2) there seems to be a recovery of the led over a longer period than a few minutes. Not just with bare leds but also with output/throw measurements of flashlights, I noticed several times that a re-measurement after a couple of minutes always gives a lower result, even when the light was fully cooled down, but when waited a day the measurement was back up again at the first value.

But as I said, this is all circumstantial observations that I gathered over time without specific testing for it, Clemence has already done more proper testing on this than I.

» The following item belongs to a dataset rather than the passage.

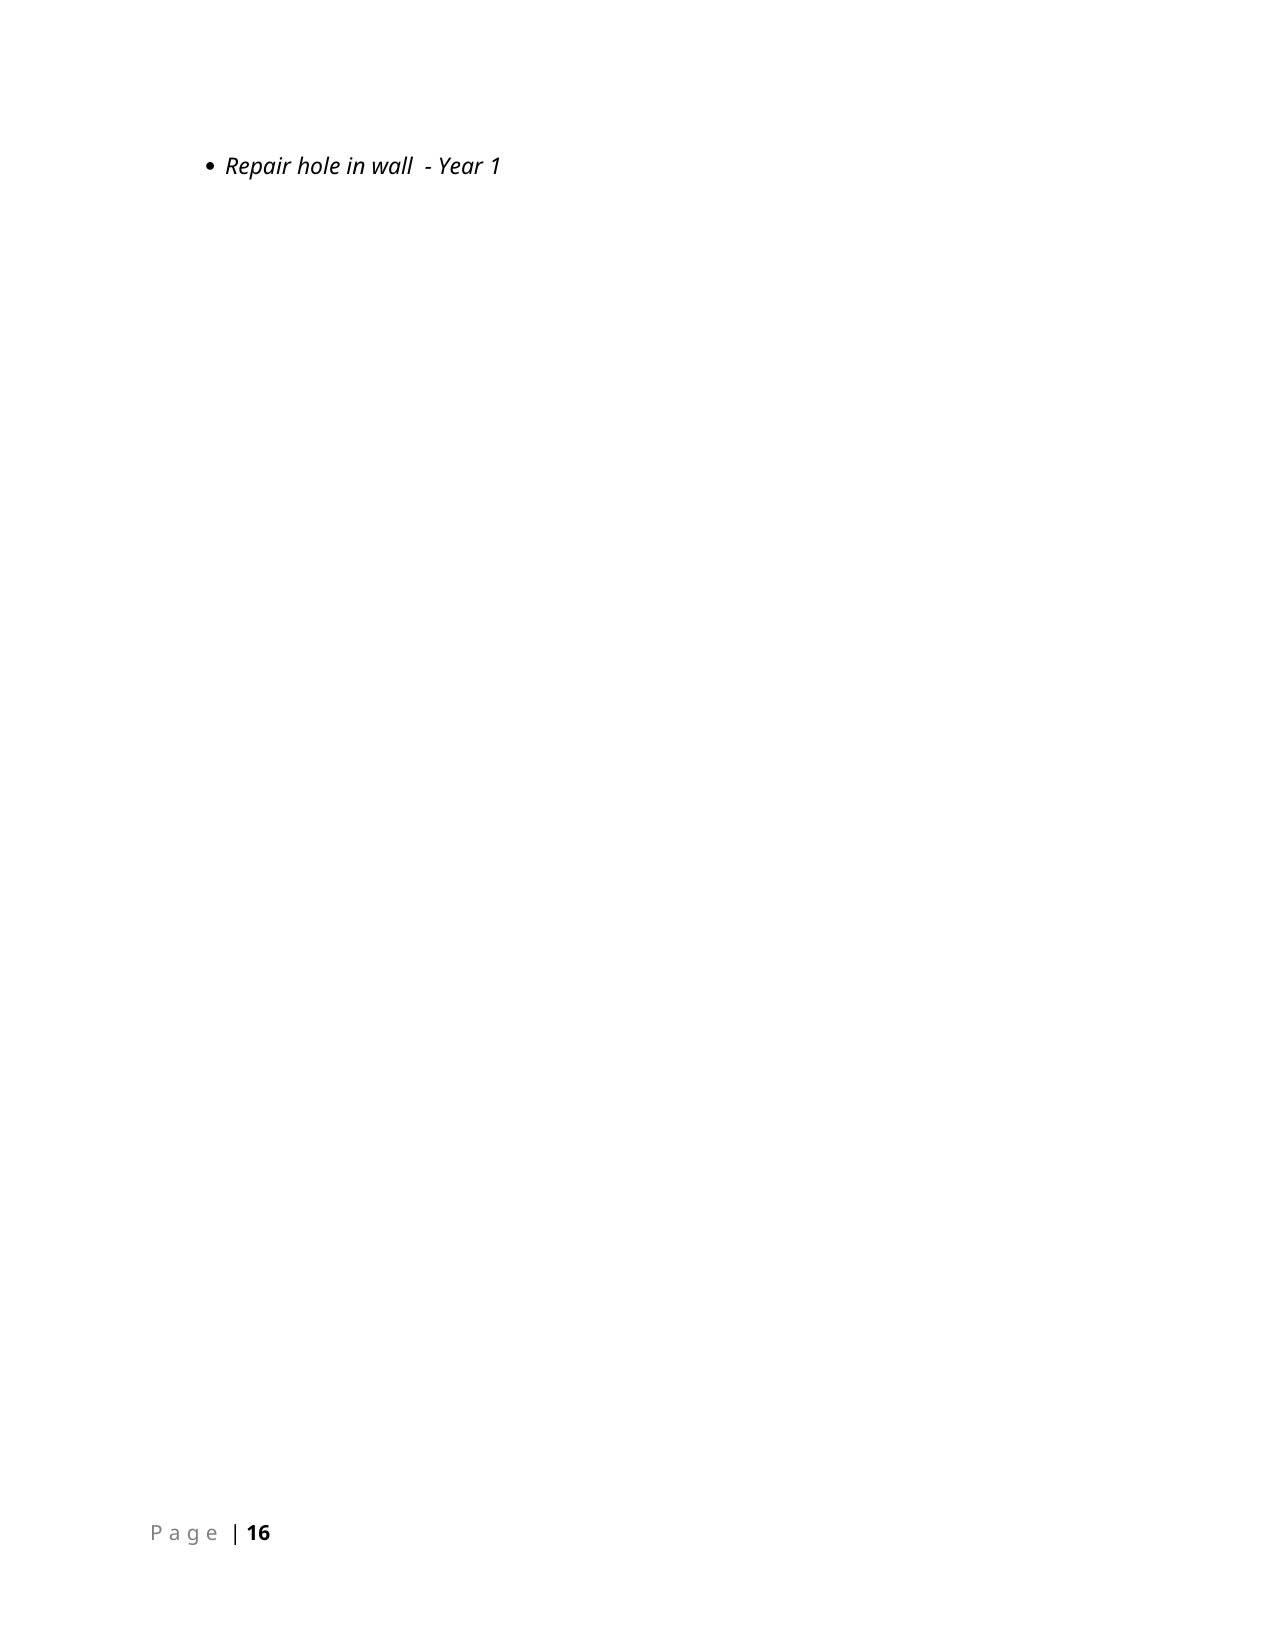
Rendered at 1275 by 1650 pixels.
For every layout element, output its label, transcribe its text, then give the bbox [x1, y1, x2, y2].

You can do some real quantitative testing specificially looking for the effects and get much more information, about how partial this recovery is for instance.

Has anyone ever done a long term lumen maintenance test on an LED? Something like running an XP-L HI at 5A (typical DD current) for a few hours or days to see how it holds up.

Interesting stuff. 1% or 2% doesn’t sound too bad, if you were driving things really hard to test failure currents. Strange about the long-term recovery of the LED, though. I would have thought if it didn’t recover within a few minutes, it wouldn’t. I presume it wasn’t just the battery recovery you were using.

Well, as I mentioned earlier, I re-tested a Astrolux C8 (FET driver with Samsung 30Q) that I’ve used for about 15-20 hours on max output over the past year-and-a-half. It gave the same output as when it was new.

However, my measurements are much less accurate than the 1% or 2% that djozz was talking about. And I’m not sure how much output variance clemence was seeing.

With the abundance of high quality copper MCPCB’s, my question is

Now are these boards comparable like Noctigon or KD for hold high Current and quality finiture?

I have checked quite a few DTP boards over time and they perform close to each other, and are at least all thermally way better than non-DTP boards.